*** Document passage Section Begins ***

ARC Draws
Picasso once said this - he said that all children are born artists. The problem is to remain an artist as we grow up. I believe this passionately, that we don’t grow into creativity, we grow out of it. Or rather, we get educated out if it. So why is this?
Sir Ken Robinson "Do schools kill creativity?" Ted Talks Daily
From my own experience, freedom of thought in any creative ambition whether it is in architecture, writing, art, design, leads to fulfilling outcomes. On the other hand, there are times when creativity can get stifled by outside stressors, criteria, expectations, criticism, rationale. It’s a challenge to pull away from this mindset, particularly in a professional setting, and return to the creative, personal expression we had when we were children. When I think about Ken Robinson’s question, I imagine that we are educated into practicality, efficiency, standardization, familiarity when we step into the office. With these certainties in place, we stop drawing. We fear the feeling of criticism. We become timid. Our departure from drawing and sketching over time leads to a form of muscle atrophy by the time we become adults. If we can reserve time for this critical exploration and deep thinking, perhaps we can bring our work one inch closer to original, thought-provoking, and rewarding design ideas.
So, can we just start by drawing again?
These ideas inspired a ten-week drawing series in our office during which most people were working from home full-time. We dove into thematic drawing topics which increased in complexity over time and aimed to embolden each person. Each person in our office had a duration of thirty minutes to loosen their thinking and allow their mind to unravel. The drawing series was designed to develop a cross-training between our everyday work tasks and this dedicated “create, draw, and explore” time within our work week.
WEEK 1: LINE
Tools: Black pen on sketch paper.
Prompt: The first week began by drawing contour lines that were carefully spaced to create a sense of mass and volume of a lemon. The exercise advanced into a drawing of a hand using this same method. The challenge was to draw a line knowing what the next line was going to be.
WEEK 2: COLOR
Tools: Watercolor, colored pencil, and marker on mixed media paper.
Prompt: We looked at intensely colorful photographs of built and landscape forms. We discovered unexpected color collisions through the drawing media.

*** Document passage Section Ends ***

### Set of tasks
**a)** Please print the part of the ARC Draws text that opens with the words containing "WEEK 1: LINE" and closes with "going to be.", without changing anything.
**b)** According to the ARC Draws text, what tools were used in Week 1?
**c)** Pick up the ARC Draws text on the office drawing series after its final sentence and keep writing it.

*** Extracted data Section Begins ***

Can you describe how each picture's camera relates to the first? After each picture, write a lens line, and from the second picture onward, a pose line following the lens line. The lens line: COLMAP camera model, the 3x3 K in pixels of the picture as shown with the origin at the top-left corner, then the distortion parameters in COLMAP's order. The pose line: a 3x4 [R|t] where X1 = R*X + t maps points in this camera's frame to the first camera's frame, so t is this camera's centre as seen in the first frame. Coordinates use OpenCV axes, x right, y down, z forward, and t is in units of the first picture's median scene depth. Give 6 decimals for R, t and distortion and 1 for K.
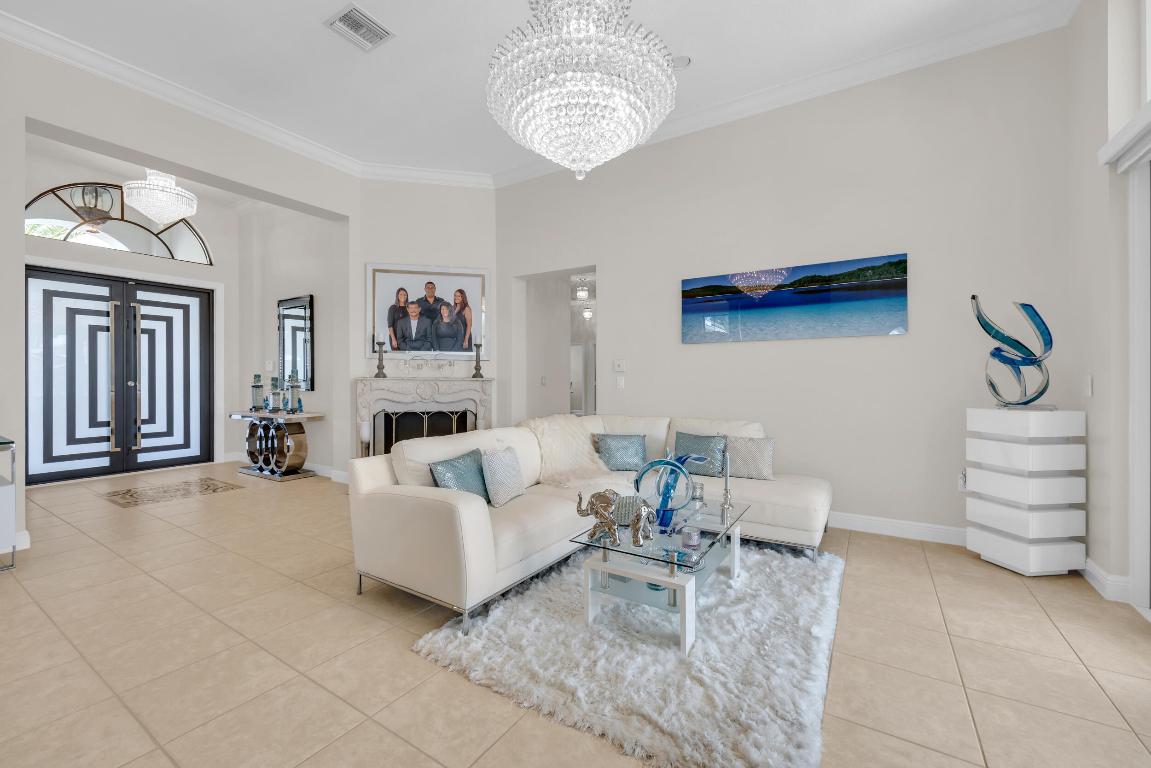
lens RADIAL K [[471.1, 0, 572.1], [0, 471.1, 380.0], [0, 0, 1]] dist [-0.003462, 0.000413]
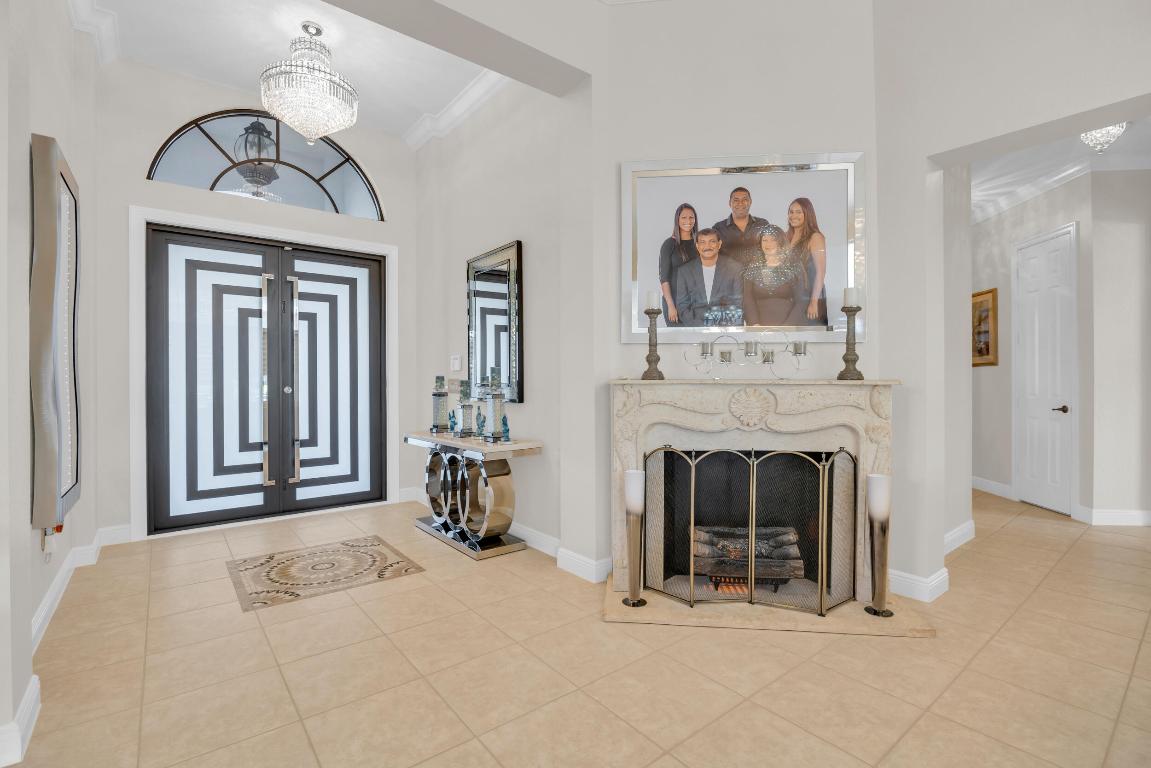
lens RADIAL K [[521.5, 0, 573.9], [0, 521.5, 384.8], [0, 0, 1]] dist [-0.030175, -0.000039]
pose [[0.946488, -0.001139, -0.322738, -0.293102], [0.002388, 0.999991, 0.003475, -0.001678], [0.322732, -0.004060, 0.946482, 0.424775]]
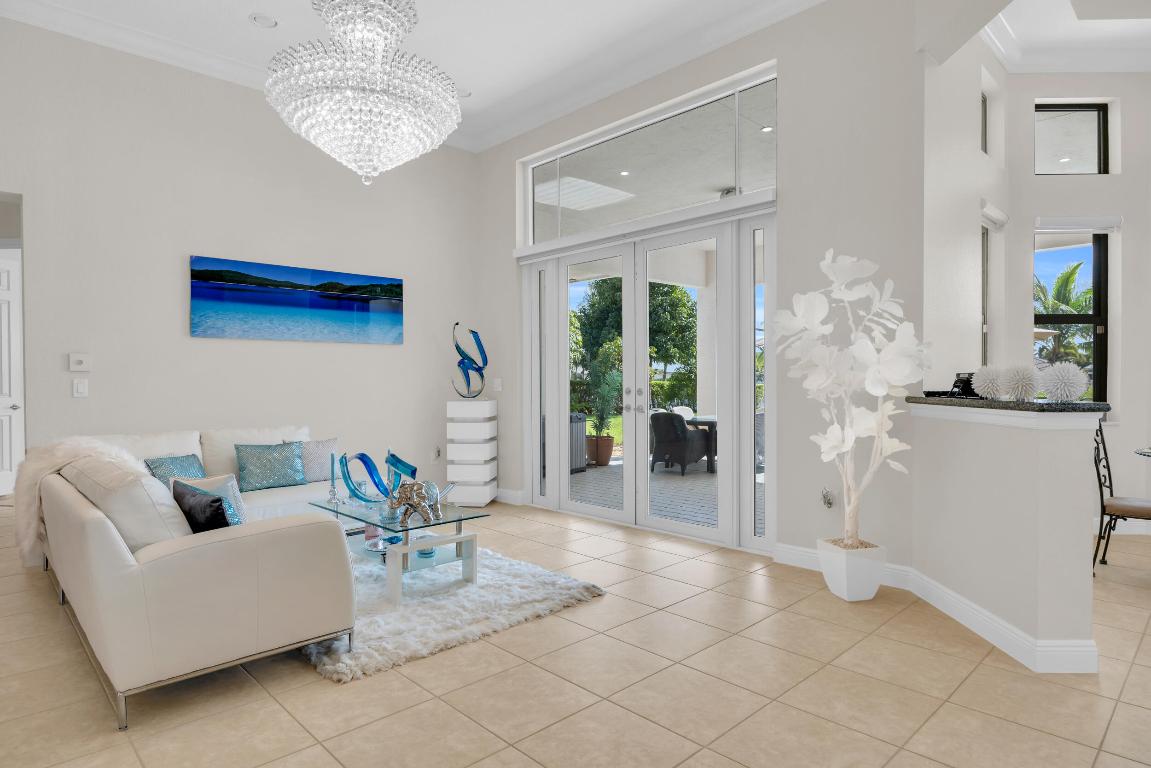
lens RADIAL K [[658.3, 0, 572.3], [0, 658.3, 379.2], [0, 0, 1]] dist [-0.003736, -0.000764]
pose [[0.231752, -0.002916, 0.972771, -0.551477], [0.002467, 0.999994, 0.002410, -0.006046], [-0.972772, 0.001841, 0.231758, 0.102248]]
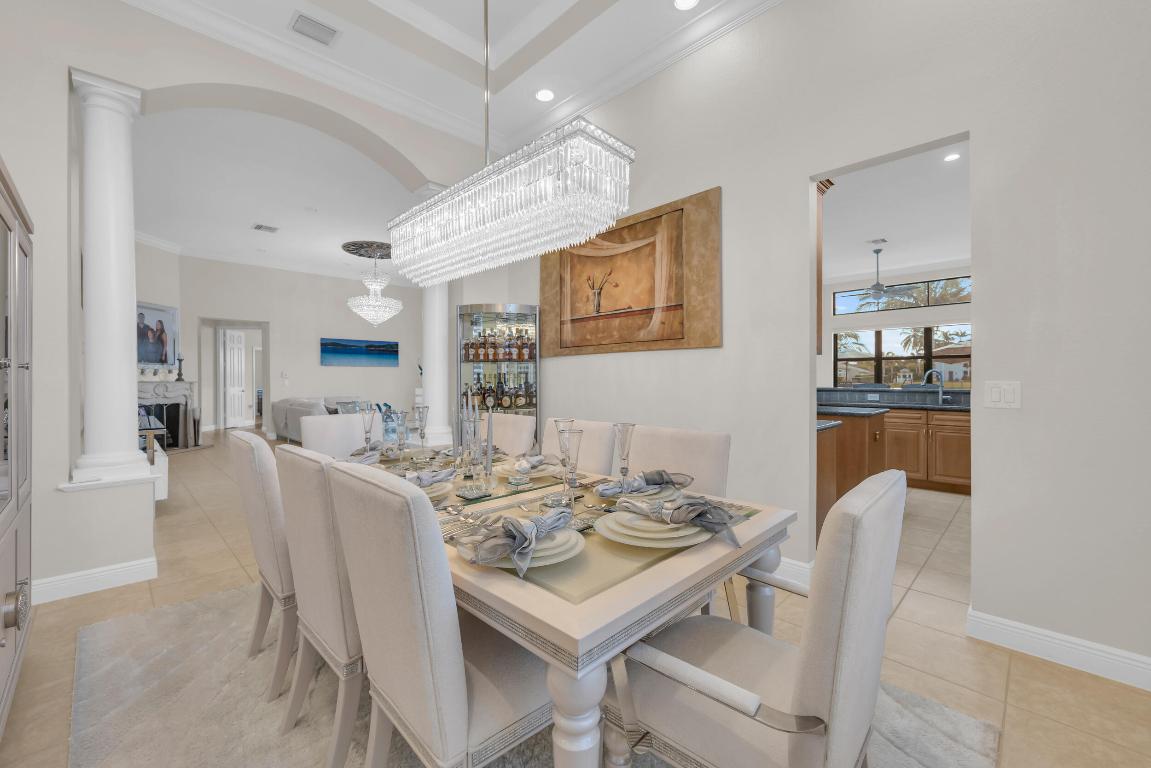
lens RADIAL K [[471.1, 0, 579.2], [0, 471.1, 380.8], [0, 0, 1]] dist [-0.003462, 0.000413]
pose [[0.212369, -0.006611, 0.977167, -1.406144], [0.003913, 0.999975, 0.005915, -0.009232], [-0.977182, 0.002567, 0.212389, -0.582740]]
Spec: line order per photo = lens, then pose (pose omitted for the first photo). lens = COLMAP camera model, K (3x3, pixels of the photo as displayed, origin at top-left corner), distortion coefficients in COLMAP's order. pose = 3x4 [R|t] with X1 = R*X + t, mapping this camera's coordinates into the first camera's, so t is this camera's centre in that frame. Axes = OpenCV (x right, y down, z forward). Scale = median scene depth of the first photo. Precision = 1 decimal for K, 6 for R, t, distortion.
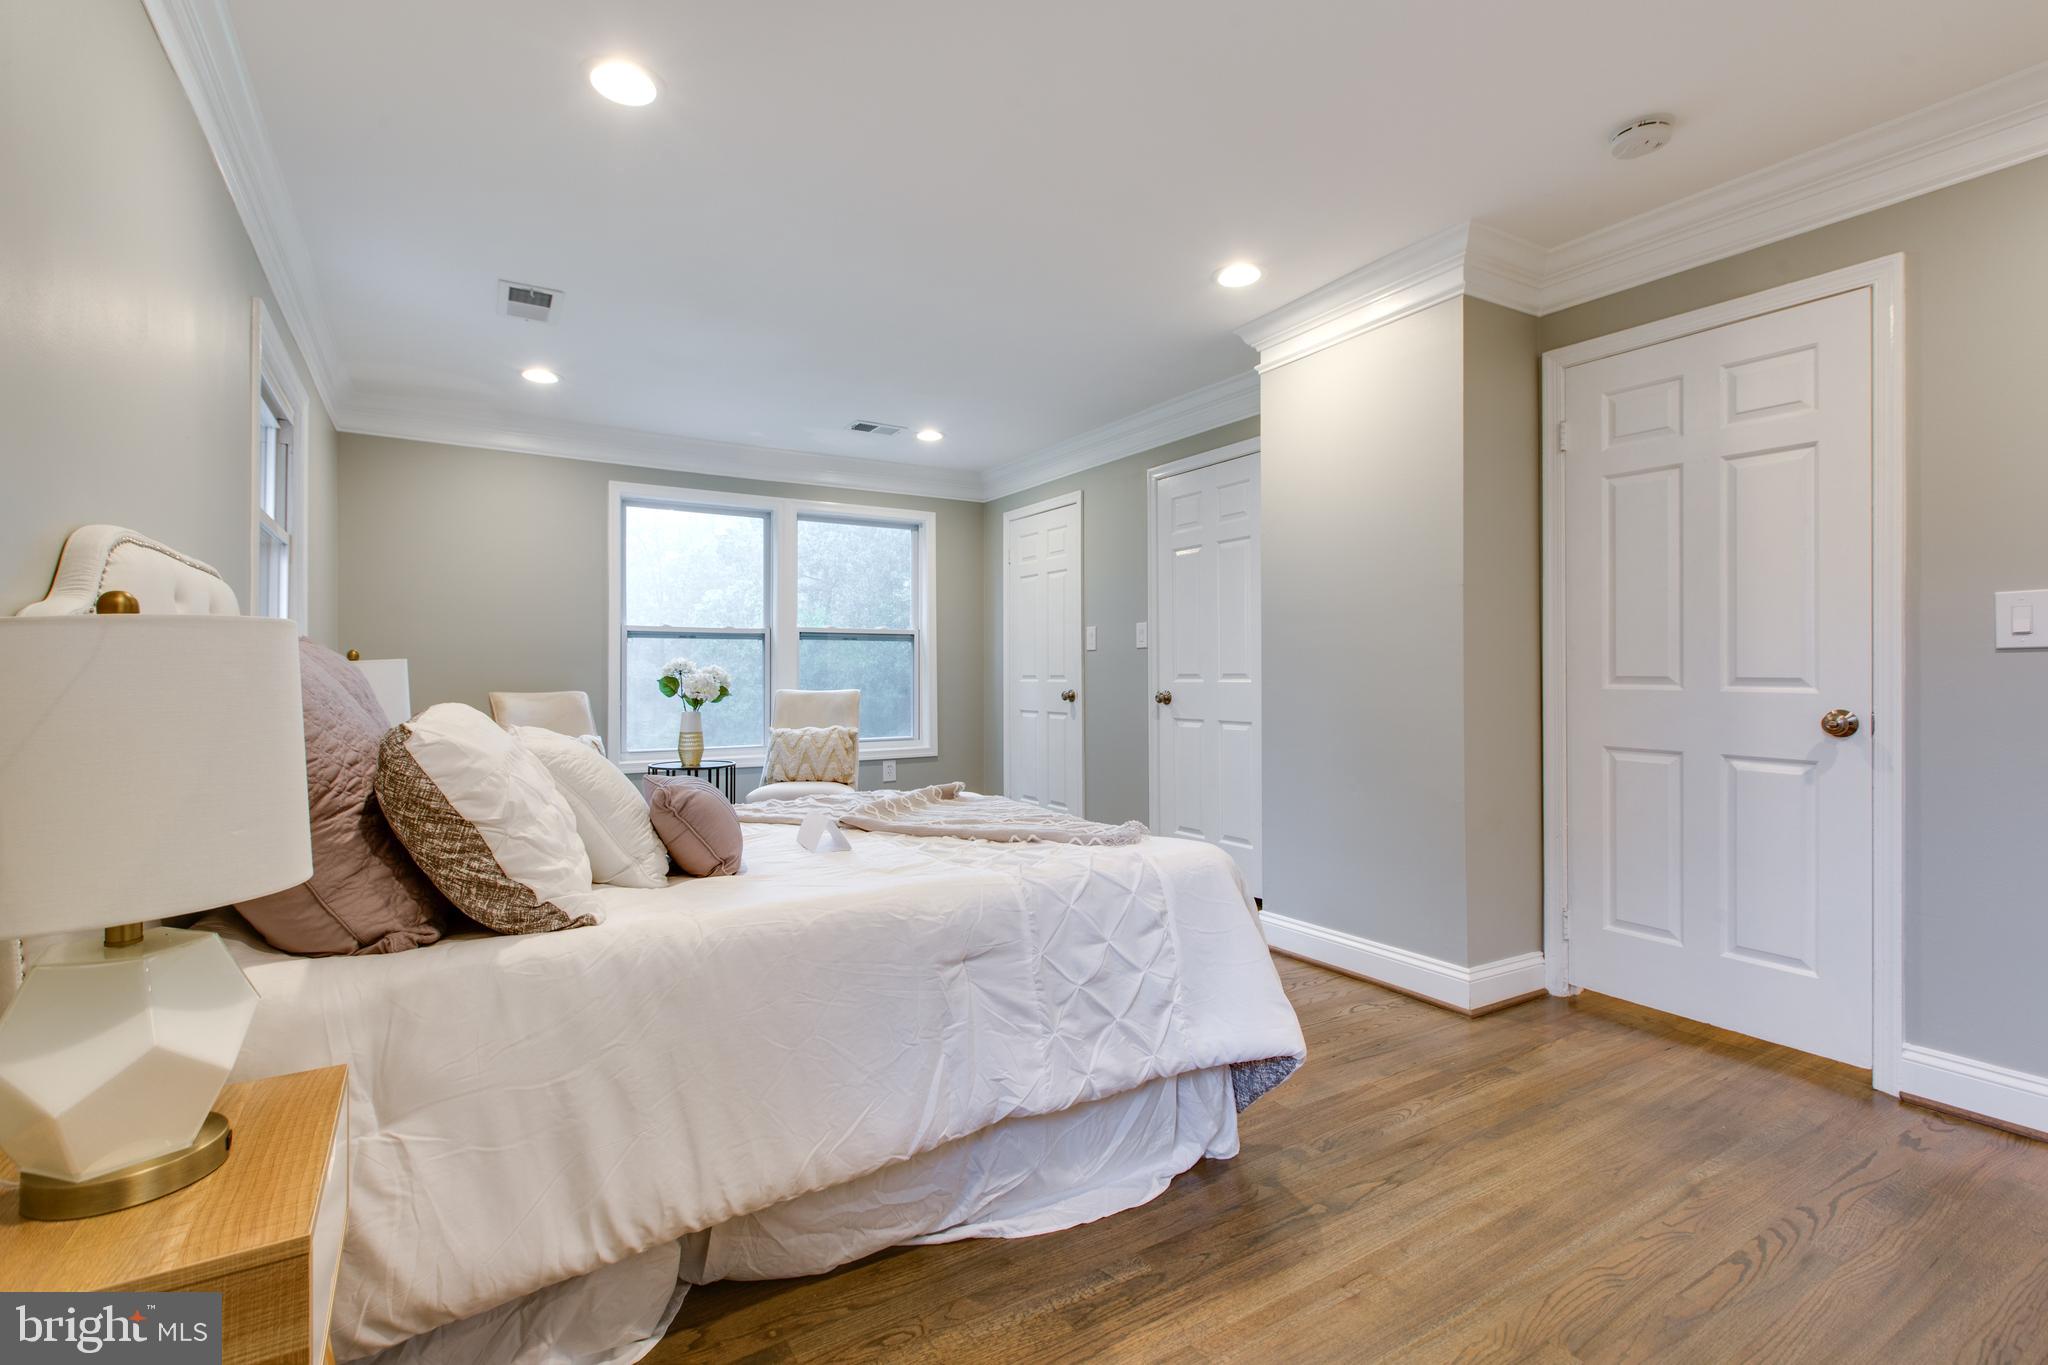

*** Extracted data Section Ends ***

### Per-task answers
**a)**
WEEK 1: LINE
Tools: Black pen on sketch paper.
Prompt: The first week began by drawing contour lines that were carefully spaced to create a sense of mass and volume of a lemon. The exercise advanced into a drawing of a hand using this same method. The challenge was to draw a line knowing what the next line was going to be.

**b)** Black pen on sketch paper.

**c)**
WEEK 3: FORM
Tools: Black pen on sketch paper
Prompt: We started the exercise with a routine drawing we see often as designers- a plan, section, or elevation. The drawing was of a familiar place and we continuously altered it through a series of actions – rotate, push or pull, dislocate, tilt, reflect. The familiar turned into something foreign.
WEEK 4: VALUE
Tools: Blend of watercolor, pencil, pen on sketch paper.
Prompt: Individuals created still-life collections with objects in their homes and developed drawings and articulated depth through light and shadow.
WEEK 5: FIGURE
Tools: Combination of pencil and pen on sketch paper.
Prompt: The drawing exercise was to describe movement and form through figure drawing. We looked at dancers, fashion designers, sports, cartoons, musicians as inspiration.
WEEK 6: PATTERN
Tools: Combination of pencil, pen, watercolor on sketch paper.
Prompt: We investigated the richness in ancient architectural spaces through patterns and rhythms. We studied their structural arrangements at various scales by zooming into the façade patterns of the Hawa Mahal, the interlacing colonnades of the Mosque at Cordoba, the three-dimensional views of the stepwell Nagar Kund in Rajasthan.
WEEK 7: COLLAGE
Tools: Photography, digital pen, found objects.
Prompt: The collage week demanded bold and free idea generation through building typologies and site combinations (gallery in a field, library in a mountain, observatory in the woods, chapel in the arctic). The compositions were made from manipulated found images and sketches.
WEEK 8: TEXTURE
Tools: Graphite, pasta, folded paper, children’s toys, pins, clay, rope, glue, clothing hangers.
Prompt: During week 8, many people created and composed tactile surfaces using everyday found objects. Their black and white photographs intimately showed the variety of textures we are surrounded by.
WEEK 9: PERSPECTIVE
Tools: Digital pen, colored pencil, marker on sketch paper.
Prompt: Each person created a triptych of Cinque Terre. Each person drew from multiple points of view - the elevation, plan, perspective and arranged the drawings side-by-side.
WEEK 10: PORTRAIT
Tools: Collage, digital pen, acrylic paint, pen, watercolor, photography, Etch a Sketch.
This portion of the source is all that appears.